Figure 3

(a) Outline of RIP-RT and controls. hES/HA-DND1 cells were treated with dox (+DOX) or not treated with dox (-DOX). The cells were used to make mRNP lysates and the input fraction was incubated with anti-HA antibody or as control, anti-FLAG antibody for RIP. Excess tRNA was added to the input. RNA extracted from the RIP fraction was used for RT-PCR. (b) Defining the pluripotency factors which are targets of DND1. Anti-HA antibody (a-H) or anti-FLAG (a-F) was used for RIP. After RIP, RT-PCR was performed on equal amounts of cDNA from I, S and RIP fractions.
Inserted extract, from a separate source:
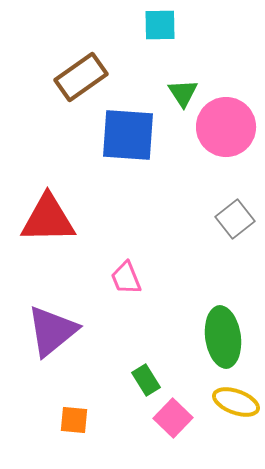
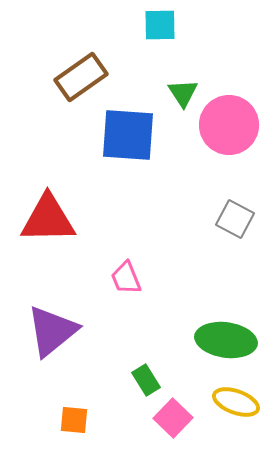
pink circle: moved 3 px right, 2 px up
gray square: rotated 24 degrees counterclockwise
green ellipse: moved 3 px right, 3 px down; rotated 74 degrees counterclockwise
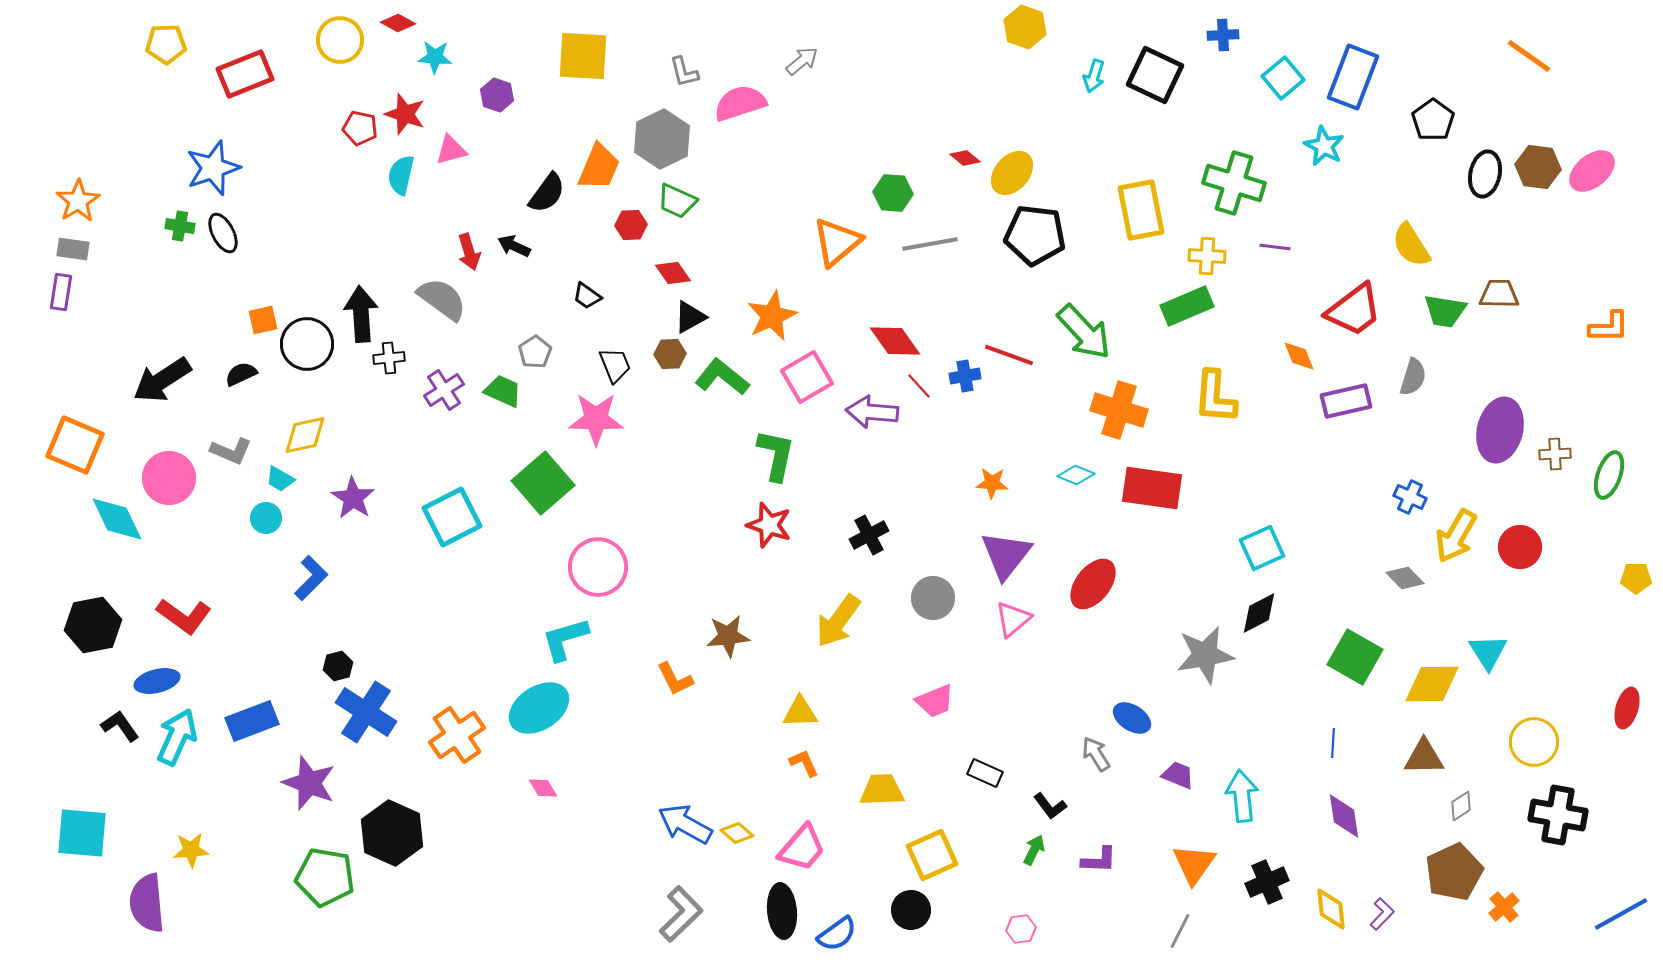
RT+ indicates presence of Reverse Transcriptase during cDNA preparation. RT- are control lanes with no Reverse Transcriptase. Specific pull down of OCT4, SOX2 and NANOG by anti-HA antibody is observed in lane 13. The PCR cycle number used to detect each transcript is described in Methods. (c) Transcripts encoding pluripotency factors and cell cycle regulators targets are targets of DND1. RT-PCR of the S fraction was not performed on these samples. Specific pull down of LIN28, TP53 and LATS2 by anti-HA antibody is observed in lane 7. (d) Pro-apototic factor BAX and anti-apoptotic factor BCLX are specifically pulled down with HA-DND1 during RIP using anti-HA antibodies (lane 7).